In the article below on Venice and trade with the East, how much pepper did Venetian merchant galley ships bring from Egypt each year in the late 1400s?

> [EXCERPT]:
• • • •

Food for the Soul: Global Trade in Art Part 3- Middle East
By Nina Heyn – Your Culture Scout
Even if Venice itself is not in the Middle East, until the early 1500s the Venetian empire, built on trade with Asia and the Levant, extended far beyond the city walls, incorporating such lands as Dalmatia and Istria, and reaching practically up to Constantinople. Venice was the gateway to the riches of the East—silk from China, spices and gemstones from India, Ceylon, and Indonesia, lapis and malachite from central Asia, carpets from Persia—all these goods flowed through Venice into Europe. In the late 1400s, for example, Venetian merchant galley ships would bring 400 tons of pepper from Egypt each year. This was a lot of wealth to spur the construction of palazzos, the importation of gold dishes, and the display of the finest fabrics in clothing.

• • • •

> [EXTRACTED INFORMATION]:

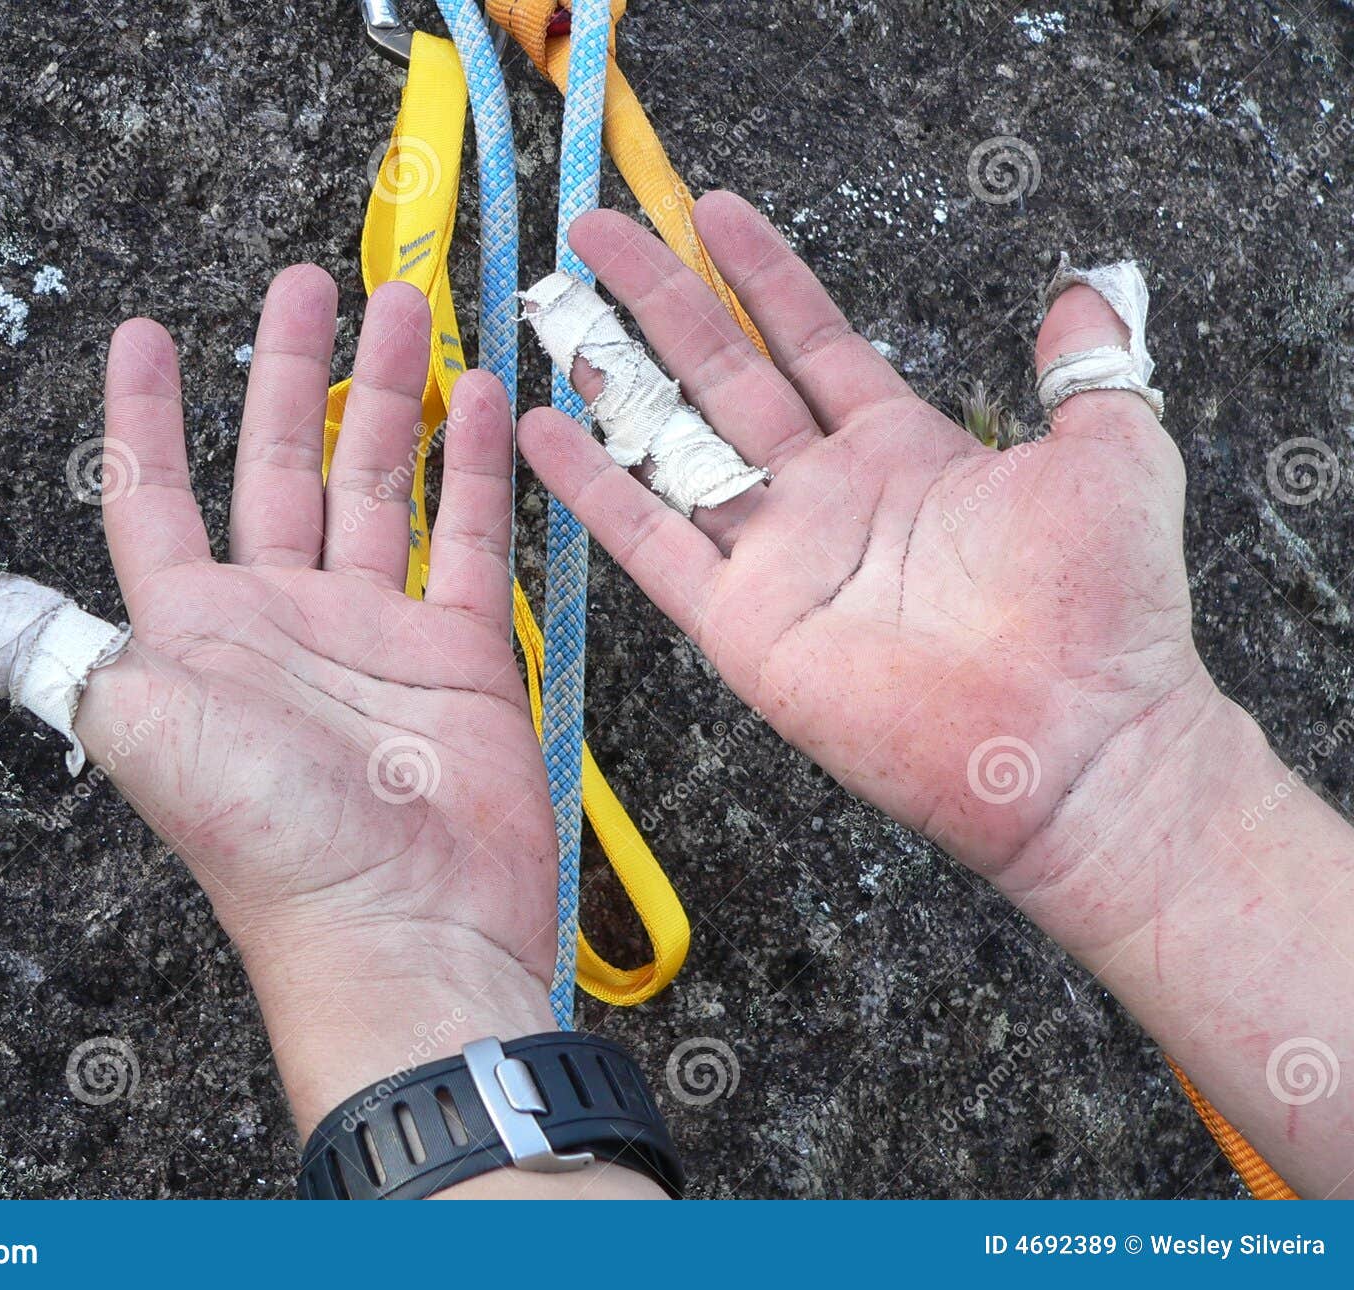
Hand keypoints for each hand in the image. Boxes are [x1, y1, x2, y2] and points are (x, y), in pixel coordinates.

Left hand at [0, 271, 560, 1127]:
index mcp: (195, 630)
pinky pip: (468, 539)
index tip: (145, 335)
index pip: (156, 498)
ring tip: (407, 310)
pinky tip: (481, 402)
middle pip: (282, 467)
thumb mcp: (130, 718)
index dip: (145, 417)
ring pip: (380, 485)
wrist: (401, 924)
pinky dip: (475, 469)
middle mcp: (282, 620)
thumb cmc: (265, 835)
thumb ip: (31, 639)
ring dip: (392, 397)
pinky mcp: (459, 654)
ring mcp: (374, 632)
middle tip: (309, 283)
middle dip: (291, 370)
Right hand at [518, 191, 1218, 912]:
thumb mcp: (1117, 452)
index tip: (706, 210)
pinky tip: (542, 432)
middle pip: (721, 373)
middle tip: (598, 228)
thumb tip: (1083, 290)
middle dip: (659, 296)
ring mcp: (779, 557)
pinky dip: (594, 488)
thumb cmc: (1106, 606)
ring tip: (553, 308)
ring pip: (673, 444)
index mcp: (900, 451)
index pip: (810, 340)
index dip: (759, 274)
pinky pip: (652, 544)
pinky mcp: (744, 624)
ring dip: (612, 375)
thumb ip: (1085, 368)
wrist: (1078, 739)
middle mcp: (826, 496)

• • • •

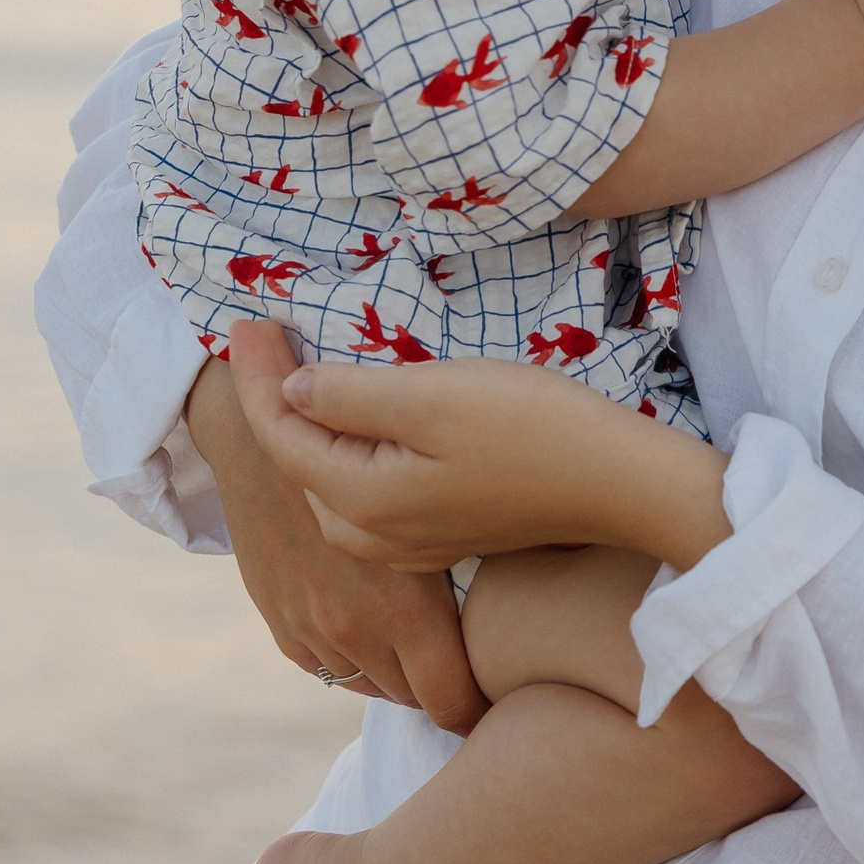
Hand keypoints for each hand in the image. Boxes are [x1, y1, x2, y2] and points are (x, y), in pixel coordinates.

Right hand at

• • • •

> [RESPONSE TO THE EXERCISE]: 400 tons